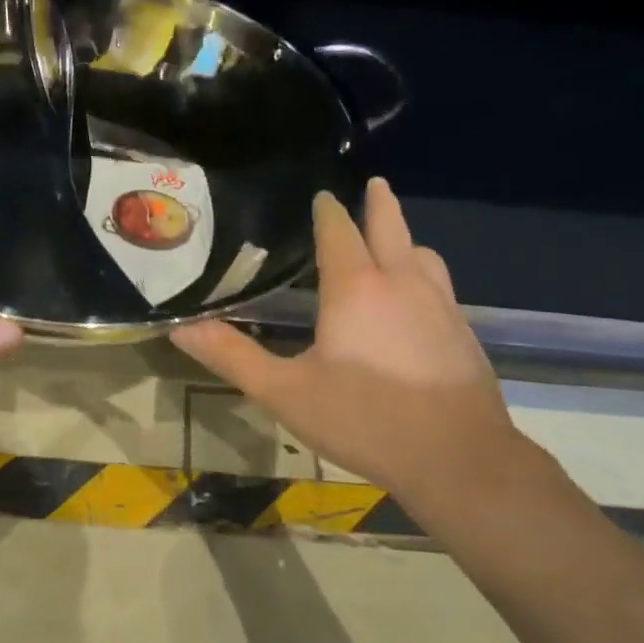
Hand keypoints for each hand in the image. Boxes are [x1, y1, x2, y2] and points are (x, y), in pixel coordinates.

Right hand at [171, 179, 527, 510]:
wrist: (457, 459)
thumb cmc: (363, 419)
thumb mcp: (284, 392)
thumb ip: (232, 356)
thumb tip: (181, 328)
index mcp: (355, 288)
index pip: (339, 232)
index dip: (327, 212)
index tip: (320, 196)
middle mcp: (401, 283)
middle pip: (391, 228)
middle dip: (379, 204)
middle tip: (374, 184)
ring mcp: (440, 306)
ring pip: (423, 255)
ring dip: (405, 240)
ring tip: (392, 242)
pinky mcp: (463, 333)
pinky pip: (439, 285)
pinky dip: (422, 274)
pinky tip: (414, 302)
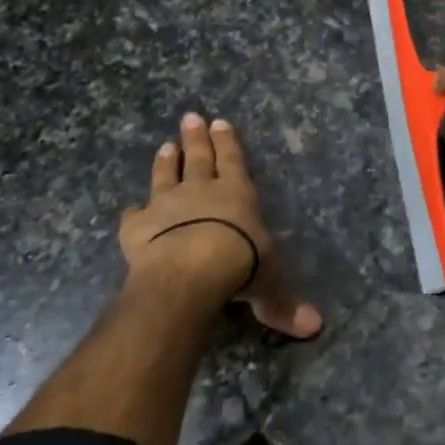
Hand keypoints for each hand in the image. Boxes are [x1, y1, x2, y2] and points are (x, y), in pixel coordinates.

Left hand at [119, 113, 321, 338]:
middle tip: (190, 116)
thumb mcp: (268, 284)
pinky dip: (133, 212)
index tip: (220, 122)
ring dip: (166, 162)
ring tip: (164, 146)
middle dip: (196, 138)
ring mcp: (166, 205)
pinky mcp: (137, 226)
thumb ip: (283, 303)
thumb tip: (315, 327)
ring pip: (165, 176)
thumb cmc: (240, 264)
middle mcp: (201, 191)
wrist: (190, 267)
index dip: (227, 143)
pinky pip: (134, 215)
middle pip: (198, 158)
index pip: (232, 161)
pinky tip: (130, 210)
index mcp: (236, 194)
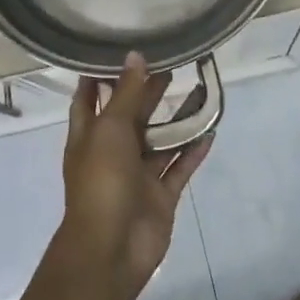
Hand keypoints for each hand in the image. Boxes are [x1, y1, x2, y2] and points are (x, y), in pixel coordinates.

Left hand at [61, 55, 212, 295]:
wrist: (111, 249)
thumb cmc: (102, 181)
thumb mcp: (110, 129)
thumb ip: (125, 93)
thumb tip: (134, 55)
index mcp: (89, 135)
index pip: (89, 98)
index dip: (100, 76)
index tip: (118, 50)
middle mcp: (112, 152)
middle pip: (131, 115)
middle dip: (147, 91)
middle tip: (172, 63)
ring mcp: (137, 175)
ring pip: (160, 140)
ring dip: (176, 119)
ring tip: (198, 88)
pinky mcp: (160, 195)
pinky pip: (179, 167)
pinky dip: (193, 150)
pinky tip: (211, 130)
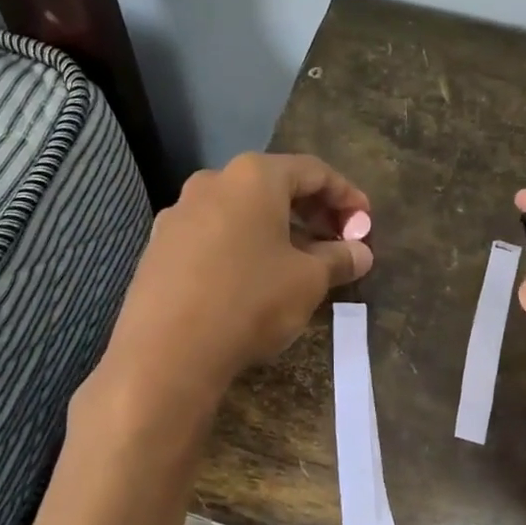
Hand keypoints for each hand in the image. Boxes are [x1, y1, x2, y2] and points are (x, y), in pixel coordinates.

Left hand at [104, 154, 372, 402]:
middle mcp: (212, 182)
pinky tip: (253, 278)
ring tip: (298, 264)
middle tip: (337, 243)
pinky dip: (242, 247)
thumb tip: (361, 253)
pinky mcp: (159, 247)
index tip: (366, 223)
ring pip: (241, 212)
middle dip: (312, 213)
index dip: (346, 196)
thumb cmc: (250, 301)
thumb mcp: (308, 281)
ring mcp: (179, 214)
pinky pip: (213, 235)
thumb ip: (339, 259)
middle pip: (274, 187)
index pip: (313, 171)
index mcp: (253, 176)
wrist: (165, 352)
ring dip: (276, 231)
...
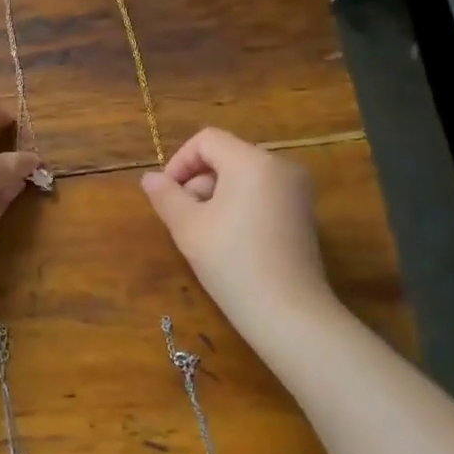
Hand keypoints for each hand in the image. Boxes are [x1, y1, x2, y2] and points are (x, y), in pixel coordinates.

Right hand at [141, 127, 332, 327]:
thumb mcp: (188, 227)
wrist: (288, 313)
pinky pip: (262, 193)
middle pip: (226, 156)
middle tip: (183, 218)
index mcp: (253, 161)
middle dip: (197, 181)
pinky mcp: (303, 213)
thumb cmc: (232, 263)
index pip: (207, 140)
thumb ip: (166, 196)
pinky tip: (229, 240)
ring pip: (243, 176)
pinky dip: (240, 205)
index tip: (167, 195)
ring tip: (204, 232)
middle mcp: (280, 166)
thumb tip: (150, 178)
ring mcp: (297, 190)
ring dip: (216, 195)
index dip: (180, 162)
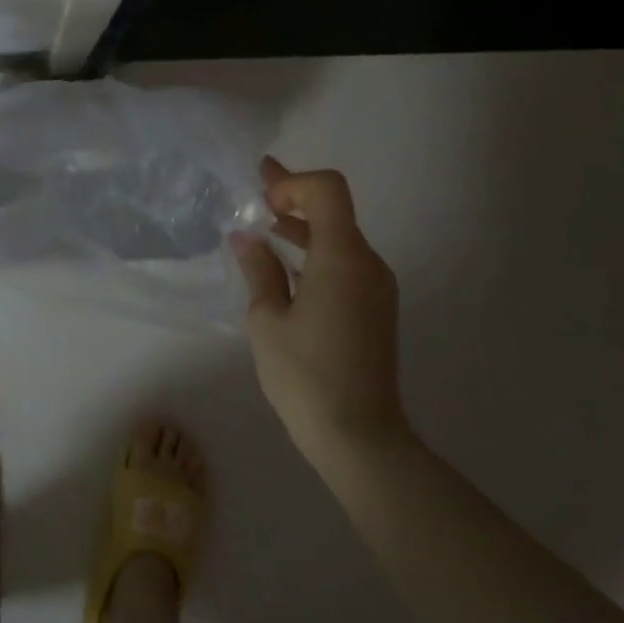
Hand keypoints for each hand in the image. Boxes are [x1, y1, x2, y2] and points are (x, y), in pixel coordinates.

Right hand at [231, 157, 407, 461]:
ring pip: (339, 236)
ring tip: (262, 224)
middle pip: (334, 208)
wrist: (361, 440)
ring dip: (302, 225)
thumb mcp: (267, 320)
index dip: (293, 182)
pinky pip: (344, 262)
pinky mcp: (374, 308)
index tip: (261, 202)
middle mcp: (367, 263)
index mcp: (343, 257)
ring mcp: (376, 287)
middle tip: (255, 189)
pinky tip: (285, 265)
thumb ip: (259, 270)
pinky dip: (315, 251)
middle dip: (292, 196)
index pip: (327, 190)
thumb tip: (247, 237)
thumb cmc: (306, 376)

§ **Try it**
In the material above, which lines fall between the one holding "ring mcp: (166, 205)" and the one holding "index mcp: (253, 176)", inclusive? Print exactly those, with the pictures left out.

§ **Output below**
ring mcp: (166, 205)
pinky mcp: (137, 226)
thumb ip: (283, 303)
thumb tip: (315, 327)
ring pip: (165, 176)
thumb cmc: (240, 264)
middle mcp: (201, 191)
wrist: (190, 267)
index dip: (227, 143)
pinky pip: (134, 215)
middle pip: (198, 158)
index pip: (232, 161)
pinky tip: (130, 210)
index mcp: (236, 194)
Hand keypoints for each hand in the image. Boxes are [x1, y1, x2, y2] and points are (x, y), in pixel coordinates.

Left hand at [61, 55, 212, 295]:
wrist: (111, 249)
thumb cmc: (102, 181)
thumb mcp: (110, 129)
thumb ip: (125, 93)
thumb tip: (134, 55)
index mcp: (89, 135)
index pip: (89, 98)
index dip: (100, 76)
index tip: (118, 50)
middle mcp: (112, 152)
middle pip: (131, 115)
middle dip: (147, 91)
middle tip: (172, 63)
ring mcp: (137, 175)
ring pip: (160, 140)
ring dip: (176, 119)
ring tip: (198, 88)
pinky mcp: (160, 195)
pinky pip: (179, 167)
pinky dip: (193, 150)
pinky tip: (211, 130)
Hand keypoints for each hand in the image. Boxes are [x1, y1, x2, y2] and points are (x, y), in pixel coordinates.

Left hand at [104, 154, 372, 402]:
middle mcp: (212, 182)
pinky tip: (253, 278)
ring tip: (298, 264)
middle tip: (337, 243)
pinky dip: (242, 247)
thumb tip: (361, 253)
pinky mcp: (159, 247)
index tip: (366, 223)
ring pip: (241, 212)
middle dip: (312, 213)
index dip: (346, 196)
thumb cmc: (250, 301)
thumb mcp: (308, 281)
ring mcp: (179, 214)
pinky pip: (213, 235)
thumb ip: (339, 259)
middle pip: (274, 187)
index pip: (313, 171)
index mcp: (253, 176)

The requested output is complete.